Glossary

Author Domain

Written by Jack Zagorski | Oct 6, 2025 9:47:33 AM

What Is an Author Domain?

The Author Domain is the domain name that appears in the visible “From” address of an email (the one users see in their inbox).

For example, in the message From: marketing@example.com, the Author Domain is example.com. It represents the organization or entity that claims responsibility for the email’s content.

In email authentication, the Author Domain plays a critical role because it’s the domain that DMARC policies ultimately protect. When a receiving mail server evaluates an incoming message, it checks whether the technical senders (used by SPF and DKIM) align with this Author Domain.

How the Author Domain Relates to SPF, DKIM, and DMARC

While SPF and DKIM each authenticate different aspects of a message, DMARC ties them together by requiring alignment with the Author Domain.

  • SPF checks whether the sending mail server is authorized by the domain in the envelope’s “Return-Path.”
  • DKIM verifies that the message was signed with a private key linked to the domain in the DKIM signature.
  • DMARC then confirms that at least one of these domains matches (or “aligns” with) the Author Domain.

If neither SPF nor DKIM aligns, the message fails DMARC, which signals to receiving servers that the email may be fraudulent or spoofed.

Why Author Domain Is Important for Businesses

The Author Domain is central to brand trust and email identity. It’s what recipients recognize, and what attackers often attempt to impersonate.

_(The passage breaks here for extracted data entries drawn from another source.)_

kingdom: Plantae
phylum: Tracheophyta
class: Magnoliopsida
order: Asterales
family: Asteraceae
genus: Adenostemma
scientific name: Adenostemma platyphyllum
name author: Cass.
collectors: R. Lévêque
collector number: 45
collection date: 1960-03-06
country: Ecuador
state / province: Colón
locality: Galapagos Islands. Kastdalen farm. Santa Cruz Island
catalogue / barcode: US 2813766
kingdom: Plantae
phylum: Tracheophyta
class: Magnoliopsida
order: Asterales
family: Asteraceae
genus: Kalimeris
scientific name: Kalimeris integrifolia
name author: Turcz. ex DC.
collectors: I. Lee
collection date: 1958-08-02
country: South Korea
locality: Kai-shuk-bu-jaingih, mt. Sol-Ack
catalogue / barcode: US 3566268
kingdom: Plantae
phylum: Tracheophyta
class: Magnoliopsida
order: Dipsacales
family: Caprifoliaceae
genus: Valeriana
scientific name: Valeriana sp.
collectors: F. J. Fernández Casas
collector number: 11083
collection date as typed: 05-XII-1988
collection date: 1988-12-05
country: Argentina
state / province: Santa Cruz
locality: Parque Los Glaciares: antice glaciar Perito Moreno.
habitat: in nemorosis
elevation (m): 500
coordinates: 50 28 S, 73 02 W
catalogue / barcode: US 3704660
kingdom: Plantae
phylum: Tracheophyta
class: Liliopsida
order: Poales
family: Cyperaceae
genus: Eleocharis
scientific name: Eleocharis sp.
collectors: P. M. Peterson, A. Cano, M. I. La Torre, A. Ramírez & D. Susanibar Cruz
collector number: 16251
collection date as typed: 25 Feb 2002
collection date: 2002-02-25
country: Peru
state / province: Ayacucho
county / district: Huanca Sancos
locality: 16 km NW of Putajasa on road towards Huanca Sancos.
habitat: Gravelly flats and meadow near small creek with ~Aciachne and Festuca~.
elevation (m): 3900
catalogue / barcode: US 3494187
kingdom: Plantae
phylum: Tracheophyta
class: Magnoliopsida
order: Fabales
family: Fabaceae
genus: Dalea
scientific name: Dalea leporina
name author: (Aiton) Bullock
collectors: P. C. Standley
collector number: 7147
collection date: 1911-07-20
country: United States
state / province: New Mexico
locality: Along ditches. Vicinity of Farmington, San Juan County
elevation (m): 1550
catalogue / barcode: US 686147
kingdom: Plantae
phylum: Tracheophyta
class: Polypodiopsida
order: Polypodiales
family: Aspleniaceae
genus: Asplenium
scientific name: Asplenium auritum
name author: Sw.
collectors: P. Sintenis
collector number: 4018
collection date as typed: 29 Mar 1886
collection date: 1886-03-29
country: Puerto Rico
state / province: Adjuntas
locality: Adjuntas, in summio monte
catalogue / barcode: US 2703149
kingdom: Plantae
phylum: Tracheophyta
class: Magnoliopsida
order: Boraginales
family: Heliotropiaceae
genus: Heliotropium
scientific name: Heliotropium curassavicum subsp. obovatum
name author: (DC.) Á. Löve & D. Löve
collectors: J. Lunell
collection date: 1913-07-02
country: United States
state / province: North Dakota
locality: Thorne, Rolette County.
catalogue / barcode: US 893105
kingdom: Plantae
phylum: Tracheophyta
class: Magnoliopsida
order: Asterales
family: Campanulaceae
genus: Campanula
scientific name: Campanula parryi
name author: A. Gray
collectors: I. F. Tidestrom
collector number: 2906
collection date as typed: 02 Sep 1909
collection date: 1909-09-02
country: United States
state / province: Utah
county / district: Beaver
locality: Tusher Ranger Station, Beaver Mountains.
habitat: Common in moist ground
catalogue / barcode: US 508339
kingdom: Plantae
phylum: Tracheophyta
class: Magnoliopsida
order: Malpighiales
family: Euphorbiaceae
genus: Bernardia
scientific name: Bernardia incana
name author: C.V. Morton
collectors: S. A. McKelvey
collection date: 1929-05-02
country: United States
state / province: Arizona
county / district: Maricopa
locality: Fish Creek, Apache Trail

By enforcing DMARC policies on your Author Domain, you can prevent others from sending unauthorized messages that appear to come from your brand. This protects customers from phishing and keeps your domain reputation strong.

In other words, understanding and securing your Author Domain is one of the most important steps in safeguarding your email ecosystem.

Author Domain and DMARCeye

DMARCeye helps you monitor authentication and alignment results across all your sending sources. By analyzing DMARC reports, it shows whether emails sent on behalf of your Author Domain are passing SPF and DKIM checks, and whether alignment is correctly configured.

With the visibility provided by DMARCeye, you can quickly identify unauthorized senders or misconfigurations that threaten your domain’s credibility, and take steps to maintain full compliance with your DMARC policy.